ASSIGNED TASK:
Retype each line below without a single alteration.

Data records:
======

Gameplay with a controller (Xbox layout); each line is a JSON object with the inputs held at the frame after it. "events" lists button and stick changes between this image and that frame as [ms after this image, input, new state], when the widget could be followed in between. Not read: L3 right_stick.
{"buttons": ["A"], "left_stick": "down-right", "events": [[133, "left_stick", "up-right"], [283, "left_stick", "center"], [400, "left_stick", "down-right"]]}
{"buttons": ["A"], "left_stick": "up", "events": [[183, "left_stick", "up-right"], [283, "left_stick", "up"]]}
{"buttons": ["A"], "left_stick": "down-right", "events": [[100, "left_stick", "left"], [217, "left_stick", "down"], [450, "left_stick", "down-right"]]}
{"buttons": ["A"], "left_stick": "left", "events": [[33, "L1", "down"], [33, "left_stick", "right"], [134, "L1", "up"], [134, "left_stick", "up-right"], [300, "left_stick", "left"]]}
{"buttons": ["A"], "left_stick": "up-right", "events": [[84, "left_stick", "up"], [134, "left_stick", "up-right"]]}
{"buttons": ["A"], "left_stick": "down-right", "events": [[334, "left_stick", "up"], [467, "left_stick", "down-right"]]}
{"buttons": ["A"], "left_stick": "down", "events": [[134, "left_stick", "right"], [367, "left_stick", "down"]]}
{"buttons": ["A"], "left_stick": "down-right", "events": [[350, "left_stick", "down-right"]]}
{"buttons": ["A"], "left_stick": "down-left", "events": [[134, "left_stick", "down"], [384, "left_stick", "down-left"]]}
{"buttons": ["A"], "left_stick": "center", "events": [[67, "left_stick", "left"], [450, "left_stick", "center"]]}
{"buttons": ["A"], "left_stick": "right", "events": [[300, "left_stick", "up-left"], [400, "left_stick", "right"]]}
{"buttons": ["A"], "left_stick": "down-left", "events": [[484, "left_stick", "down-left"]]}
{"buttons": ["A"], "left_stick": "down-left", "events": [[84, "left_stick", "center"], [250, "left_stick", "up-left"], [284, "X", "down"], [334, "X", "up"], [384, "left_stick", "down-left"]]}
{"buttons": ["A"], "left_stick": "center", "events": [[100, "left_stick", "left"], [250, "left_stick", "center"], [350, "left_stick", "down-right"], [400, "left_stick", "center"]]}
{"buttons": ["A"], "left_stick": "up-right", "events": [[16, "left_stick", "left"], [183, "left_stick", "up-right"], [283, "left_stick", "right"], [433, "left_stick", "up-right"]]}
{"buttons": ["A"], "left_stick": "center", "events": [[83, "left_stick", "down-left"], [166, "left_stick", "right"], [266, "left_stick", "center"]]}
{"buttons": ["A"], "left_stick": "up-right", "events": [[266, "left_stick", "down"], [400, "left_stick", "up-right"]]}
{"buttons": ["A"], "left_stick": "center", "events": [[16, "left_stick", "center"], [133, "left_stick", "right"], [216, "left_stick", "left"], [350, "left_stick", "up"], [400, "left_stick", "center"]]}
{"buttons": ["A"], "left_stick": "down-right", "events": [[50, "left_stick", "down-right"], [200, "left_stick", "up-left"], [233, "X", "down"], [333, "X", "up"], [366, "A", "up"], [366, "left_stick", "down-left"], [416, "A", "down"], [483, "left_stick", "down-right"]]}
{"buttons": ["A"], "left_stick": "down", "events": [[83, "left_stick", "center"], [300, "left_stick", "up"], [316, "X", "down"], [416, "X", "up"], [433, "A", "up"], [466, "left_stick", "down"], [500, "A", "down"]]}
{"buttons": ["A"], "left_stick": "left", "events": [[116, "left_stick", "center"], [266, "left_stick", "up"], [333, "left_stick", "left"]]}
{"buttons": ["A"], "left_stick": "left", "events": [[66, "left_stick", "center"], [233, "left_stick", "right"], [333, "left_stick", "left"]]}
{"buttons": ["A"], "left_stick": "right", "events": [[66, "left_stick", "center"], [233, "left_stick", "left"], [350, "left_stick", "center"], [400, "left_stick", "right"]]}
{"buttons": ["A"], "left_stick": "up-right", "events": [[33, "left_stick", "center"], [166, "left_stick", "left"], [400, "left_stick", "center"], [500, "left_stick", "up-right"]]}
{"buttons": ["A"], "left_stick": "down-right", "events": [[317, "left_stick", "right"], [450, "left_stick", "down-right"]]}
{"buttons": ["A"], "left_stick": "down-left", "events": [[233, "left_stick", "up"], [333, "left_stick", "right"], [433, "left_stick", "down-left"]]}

======

ANSWER SECTION:
Gameplay with a controller (Xbox layout); each line is a JSON object with the inputs held at the frame after it. "events" lists button and stick changes between this image and that frame as [ms after this image, input, new state], when the widget could be followed in between. Not read: L3 right_stick.
{"buttons": ["A"], "left_stick": "down-right", "events": [[133, "left_stick", "up-right"], [283, "left_stick", "center"], [400, "left_stick", "down-right"]]}
{"buttons": ["A"], "left_stick": "up", "events": [[183, "left_stick", "up-right"], [283, "left_stick", "up"]]}
{"buttons": ["A"], "left_stick": "down-right", "events": [[100, "left_stick", "left"], [217, "left_stick", "down"], [450, "left_stick", "down-right"]]}
{"buttons": ["A"], "left_stick": "left", "events": [[33, "L1", "down"], [33, "left_stick", "right"], [134, "L1", "up"], [134, "left_stick", "up-right"], [300, "left_stick", "left"]]}
{"buttons": ["A"], "left_stick": "up-right", "events": [[84, "left_stick", "up"], [134, "left_stick", "up-right"]]}
{"buttons": ["A"], "left_stick": "down-right", "events": [[334, "left_stick", "up"], [467, "left_stick", "down-right"]]}
{"buttons": ["A"], "left_stick": "down", "events": [[134, "left_stick", "right"], [367, "left_stick", "down"]]}
{"buttons": ["A"], "left_stick": "down-right", "events": [[350, "left_stick", "down-right"]]}
{"buttons": ["A"], "left_stick": "down-left", "events": [[134, "left_stick", "down"], [384, "left_stick", "down-left"]]}
{"buttons": ["A"], "left_stick": "center", "events": [[67, "left_stick", "left"], [450, "left_stick", "center"]]}
{"buttons": ["A"], "left_stick": "right", "events": [[300, "left_stick", "up-left"], [400, "left_stick", "right"]]}
{"buttons": ["A"], "left_stick": "down-left", "events": [[484, "left_stick", "down-left"]]}
{"buttons": ["A"], "left_stick": "down-left", "events": [[84, "left_stick", "center"], [250, "left_stick", "up-left"], [284, "X", "down"], [334, "X", "up"], [384, "left_stick", "down-left"]]}
{"buttons": ["A"], "left_stick": "center", "events": [[100, "left_stick", "left"], [250, "left_stick", "center"], [350, "left_stick", "down-right"], [400, "left_stick", "center"]]}
{"buttons": ["A"], "left_stick": "up-right", "events": [[16, "left_stick", "left"], [183, "left_stick", "up-right"], [283, "left_stick", "right"], [433, "left_stick", "up-right"]]}
{"buttons": ["A"], "left_stick": "center", "events": [[83, "left_stick", "down-left"], [166, "left_stick", "right"], [266, "left_stick", "center"]]}
{"buttons": ["A"], "left_stick": "up-right", "events": [[266, "left_stick", "down"], [400, "left_stick", "up-right"]]}
{"buttons": ["A"], "left_stick": "center", "events": [[16, "left_stick", "center"], [133, "left_stick", "right"], [216, "left_stick", "left"], [350, "left_stick", "up"], [400, "left_stick", "center"]]}
{"buttons": ["A"], "left_stick": "down-right", "events": [[50, "left_stick", "down-right"], [200, "left_stick", "up-left"], [233, "X", "down"], [333, "X", "up"], [366, "A", "up"], [366, "left_stick", "down-left"], [416, "A", "down"], [483, "left_stick", "down-right"]]}
{"buttons": ["A"], "left_stick": "down", "events": [[83, "left_stick", "center"], [300, "left_stick", "up"], [316, "X", "down"], [416, "X", "up"], [433, "A", "up"], [466, "left_stick", "down"], [500, "A", "down"]]}
{"buttons": ["A"], "left_stick": "left", "events": [[116, "left_stick", "center"], [266, "left_stick", "up"], [333, "left_stick", "left"]]}
{"buttons": ["A"], "left_stick": "left", "events": [[66, "left_stick", "center"], [233, "left_stick", "right"], [333, "left_stick", "left"]]}
{"buttons": ["A"], "left_stick": "right", "events": [[66, "left_stick", "center"], [233, "left_stick", "left"], [350, "left_stick", "center"], [400, "left_stick", "right"]]}
{"buttons": ["A"], "left_stick": "up-right", "events": [[33, "left_stick", "center"], [166, "left_stick", "left"], [400, "left_stick", "center"], [500, "left_stick", "up-right"]]}
{"buttons": ["A"], "left_stick": "down-right", "events": [[317, "left_stick", "right"], [450, "left_stick", "down-right"]]}
{"buttons": ["A"], "left_stick": "down-left", "events": [[233, "left_stick", "up"], [333, "left_stick", "right"], [433, "left_stick", "down-left"]]}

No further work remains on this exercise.